# Exercise instructions
Every entry needs to be given again exactly as it reads.

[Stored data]
━━━

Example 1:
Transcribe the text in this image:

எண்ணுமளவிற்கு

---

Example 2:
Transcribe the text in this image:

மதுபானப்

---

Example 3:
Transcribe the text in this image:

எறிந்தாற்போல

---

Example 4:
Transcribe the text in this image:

━━━

# Output for this exercise
Example 1:
Transcribe the text in this image:

எண்ணுமளவிற்கு

---

Example 2:
Transcribe the text in this image:

மதுபானப்

---

Example 3:
Transcribe the text in this image:

எறிந்தாற்போல

---

Example 4:
Transcribe the text in this image:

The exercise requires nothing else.